夢を見ました。娘の。
夢の中の娘は四歳ぐらいで、とてもかわいらしかった。手は小さくて、足も小さくて、輝いた瞳をつねにこちらへ向けてきてくれました。
けれど……
ふと気付くと、娘は小学生の高学年くらいに成長していて、私の方ばかり見ていることはなくなります。すっと別の部屋に行ってしまいました
それを追いかけて、私もその部屋を出ました。出るとそこはダイニングキッチンで、高校生になった娘が制服姿で流しに立っていました。

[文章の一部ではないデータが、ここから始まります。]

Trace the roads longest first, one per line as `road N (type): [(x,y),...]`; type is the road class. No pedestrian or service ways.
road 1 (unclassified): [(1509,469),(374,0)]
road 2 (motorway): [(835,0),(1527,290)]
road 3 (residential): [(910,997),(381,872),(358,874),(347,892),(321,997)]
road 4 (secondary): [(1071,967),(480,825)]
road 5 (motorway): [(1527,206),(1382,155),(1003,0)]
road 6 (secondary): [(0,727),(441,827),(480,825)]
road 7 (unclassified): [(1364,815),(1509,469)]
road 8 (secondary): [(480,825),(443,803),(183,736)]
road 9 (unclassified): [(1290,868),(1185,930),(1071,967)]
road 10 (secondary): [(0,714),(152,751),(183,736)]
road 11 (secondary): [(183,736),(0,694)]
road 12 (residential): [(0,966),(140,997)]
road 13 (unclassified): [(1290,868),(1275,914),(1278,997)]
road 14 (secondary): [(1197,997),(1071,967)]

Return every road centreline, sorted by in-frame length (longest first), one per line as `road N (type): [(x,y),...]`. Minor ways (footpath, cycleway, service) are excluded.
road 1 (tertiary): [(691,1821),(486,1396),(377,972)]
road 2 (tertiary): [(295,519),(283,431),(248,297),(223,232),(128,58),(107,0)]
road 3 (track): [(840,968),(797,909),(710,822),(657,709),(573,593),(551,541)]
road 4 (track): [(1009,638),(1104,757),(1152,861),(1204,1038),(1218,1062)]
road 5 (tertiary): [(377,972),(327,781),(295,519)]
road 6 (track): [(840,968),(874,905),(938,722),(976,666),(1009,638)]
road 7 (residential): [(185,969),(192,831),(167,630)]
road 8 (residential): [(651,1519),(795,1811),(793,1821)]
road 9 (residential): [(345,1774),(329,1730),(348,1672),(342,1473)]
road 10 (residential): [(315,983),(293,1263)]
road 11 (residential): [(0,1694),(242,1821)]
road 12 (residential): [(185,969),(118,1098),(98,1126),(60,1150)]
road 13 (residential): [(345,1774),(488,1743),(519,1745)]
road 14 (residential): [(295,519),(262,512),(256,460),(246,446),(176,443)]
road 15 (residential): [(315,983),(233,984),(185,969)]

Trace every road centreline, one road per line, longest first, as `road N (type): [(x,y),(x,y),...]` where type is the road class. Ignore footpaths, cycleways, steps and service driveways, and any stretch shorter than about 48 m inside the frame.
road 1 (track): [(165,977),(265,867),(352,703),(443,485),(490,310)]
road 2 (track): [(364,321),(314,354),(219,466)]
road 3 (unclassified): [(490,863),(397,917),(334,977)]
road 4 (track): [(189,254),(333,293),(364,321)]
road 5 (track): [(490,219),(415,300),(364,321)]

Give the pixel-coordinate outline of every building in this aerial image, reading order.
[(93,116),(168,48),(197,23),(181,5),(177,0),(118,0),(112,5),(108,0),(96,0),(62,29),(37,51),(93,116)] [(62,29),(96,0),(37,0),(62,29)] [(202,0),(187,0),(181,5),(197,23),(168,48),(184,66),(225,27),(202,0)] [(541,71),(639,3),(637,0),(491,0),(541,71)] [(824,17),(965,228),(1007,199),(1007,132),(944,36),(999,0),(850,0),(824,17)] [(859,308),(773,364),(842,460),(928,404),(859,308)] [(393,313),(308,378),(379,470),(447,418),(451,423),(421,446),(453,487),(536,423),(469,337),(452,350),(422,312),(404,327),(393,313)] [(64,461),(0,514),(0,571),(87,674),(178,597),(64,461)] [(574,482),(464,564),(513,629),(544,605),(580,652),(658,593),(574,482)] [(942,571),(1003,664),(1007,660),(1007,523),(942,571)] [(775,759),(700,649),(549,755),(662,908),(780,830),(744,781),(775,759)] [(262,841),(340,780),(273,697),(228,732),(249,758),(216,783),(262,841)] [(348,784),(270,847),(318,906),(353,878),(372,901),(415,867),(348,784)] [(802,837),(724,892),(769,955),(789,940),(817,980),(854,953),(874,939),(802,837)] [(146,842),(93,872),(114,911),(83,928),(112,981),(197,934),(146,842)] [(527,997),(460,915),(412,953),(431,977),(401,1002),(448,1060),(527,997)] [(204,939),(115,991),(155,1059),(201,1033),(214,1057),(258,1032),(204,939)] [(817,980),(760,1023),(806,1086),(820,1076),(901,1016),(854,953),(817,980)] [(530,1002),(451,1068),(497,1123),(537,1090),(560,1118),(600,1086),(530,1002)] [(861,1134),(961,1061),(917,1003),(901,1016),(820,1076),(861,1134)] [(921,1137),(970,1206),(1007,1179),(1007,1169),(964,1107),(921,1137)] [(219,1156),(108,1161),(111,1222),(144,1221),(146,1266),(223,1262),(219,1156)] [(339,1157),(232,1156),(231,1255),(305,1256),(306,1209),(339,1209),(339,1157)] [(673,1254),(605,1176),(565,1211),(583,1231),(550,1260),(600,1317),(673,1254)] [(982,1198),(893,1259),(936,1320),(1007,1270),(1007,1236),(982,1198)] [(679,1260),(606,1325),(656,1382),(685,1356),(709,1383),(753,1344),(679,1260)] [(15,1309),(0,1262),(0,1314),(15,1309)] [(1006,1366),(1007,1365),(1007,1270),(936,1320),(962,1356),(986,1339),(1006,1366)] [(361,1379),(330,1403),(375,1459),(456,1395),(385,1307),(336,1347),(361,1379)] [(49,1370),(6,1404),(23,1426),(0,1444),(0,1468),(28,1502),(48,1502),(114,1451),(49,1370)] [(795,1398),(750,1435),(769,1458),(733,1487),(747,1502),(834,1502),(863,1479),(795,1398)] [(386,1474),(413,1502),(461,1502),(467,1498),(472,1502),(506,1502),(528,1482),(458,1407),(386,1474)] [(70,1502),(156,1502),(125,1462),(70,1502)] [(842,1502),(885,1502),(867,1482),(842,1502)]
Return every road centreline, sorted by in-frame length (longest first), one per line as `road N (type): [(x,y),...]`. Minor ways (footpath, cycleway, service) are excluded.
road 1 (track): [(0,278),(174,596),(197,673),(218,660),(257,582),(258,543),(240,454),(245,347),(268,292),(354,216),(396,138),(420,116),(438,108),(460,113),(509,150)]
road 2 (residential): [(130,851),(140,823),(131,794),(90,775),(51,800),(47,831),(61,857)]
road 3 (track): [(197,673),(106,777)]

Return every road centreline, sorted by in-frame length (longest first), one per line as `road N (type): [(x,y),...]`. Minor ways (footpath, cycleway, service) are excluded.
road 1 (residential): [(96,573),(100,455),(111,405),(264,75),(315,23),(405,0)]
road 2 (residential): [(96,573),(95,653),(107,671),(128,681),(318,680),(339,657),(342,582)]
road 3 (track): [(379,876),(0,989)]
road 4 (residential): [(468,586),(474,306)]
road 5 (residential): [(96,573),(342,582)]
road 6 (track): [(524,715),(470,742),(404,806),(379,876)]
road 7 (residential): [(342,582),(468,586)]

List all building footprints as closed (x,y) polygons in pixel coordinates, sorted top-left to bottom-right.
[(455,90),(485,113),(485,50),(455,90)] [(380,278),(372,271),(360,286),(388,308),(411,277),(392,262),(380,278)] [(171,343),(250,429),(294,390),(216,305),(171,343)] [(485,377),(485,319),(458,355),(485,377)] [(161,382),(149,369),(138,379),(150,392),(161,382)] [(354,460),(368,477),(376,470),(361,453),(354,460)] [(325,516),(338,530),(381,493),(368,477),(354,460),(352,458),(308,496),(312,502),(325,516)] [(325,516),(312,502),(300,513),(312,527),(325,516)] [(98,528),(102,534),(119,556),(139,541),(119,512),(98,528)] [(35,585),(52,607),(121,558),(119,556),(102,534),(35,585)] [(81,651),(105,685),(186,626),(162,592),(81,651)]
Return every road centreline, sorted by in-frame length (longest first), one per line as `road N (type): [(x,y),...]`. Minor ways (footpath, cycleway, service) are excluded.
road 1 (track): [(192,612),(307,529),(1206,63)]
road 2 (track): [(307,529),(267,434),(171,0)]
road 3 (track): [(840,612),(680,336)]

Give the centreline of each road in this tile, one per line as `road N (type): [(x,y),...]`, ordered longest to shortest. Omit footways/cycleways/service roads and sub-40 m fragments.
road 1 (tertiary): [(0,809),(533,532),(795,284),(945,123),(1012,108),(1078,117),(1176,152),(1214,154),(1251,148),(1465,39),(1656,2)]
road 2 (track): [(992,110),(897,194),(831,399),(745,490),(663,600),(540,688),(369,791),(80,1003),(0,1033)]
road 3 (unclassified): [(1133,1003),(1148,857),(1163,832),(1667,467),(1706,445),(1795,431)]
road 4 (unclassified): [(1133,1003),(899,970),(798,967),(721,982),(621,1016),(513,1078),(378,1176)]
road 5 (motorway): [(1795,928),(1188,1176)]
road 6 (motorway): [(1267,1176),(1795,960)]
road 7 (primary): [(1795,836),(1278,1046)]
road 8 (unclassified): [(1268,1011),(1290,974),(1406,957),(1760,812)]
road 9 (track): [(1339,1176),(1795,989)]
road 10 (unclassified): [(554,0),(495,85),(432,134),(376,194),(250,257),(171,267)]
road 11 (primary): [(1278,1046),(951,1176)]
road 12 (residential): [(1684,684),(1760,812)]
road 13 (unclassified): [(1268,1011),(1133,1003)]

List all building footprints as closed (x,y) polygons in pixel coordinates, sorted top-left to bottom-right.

周りを見渡すと、整理整頓されているとは言いかねる状態でした。私は少し気になって、放り投げられていた洗濯物を拾うことにしました。
電話が鳴って、娘が取りました。「え? 父が?」
私は顔をあげました。娘はしばらく受話器の声に耳を傾けた後、無造作に受話器を置くと、慌てた様子で玄関から外へ出ていってしまいました。
急いで追いかけようとして私は、……そこで目覚めました。
目が覚めてから、夢うつつのまま身支度を整え、一階に降りると、いつも通り母が台所で朝ご飯の用意をしていました。降りてきた私に気付くと、おはようと声をかけてきます。
おはよう、と返した私は、食卓につきながら、今朝見た夢について考え始めました。
考えてから、思わず母に、父のことを訊ねようとしましたが、母の背中を見ている内にその気はなくなってしまいました。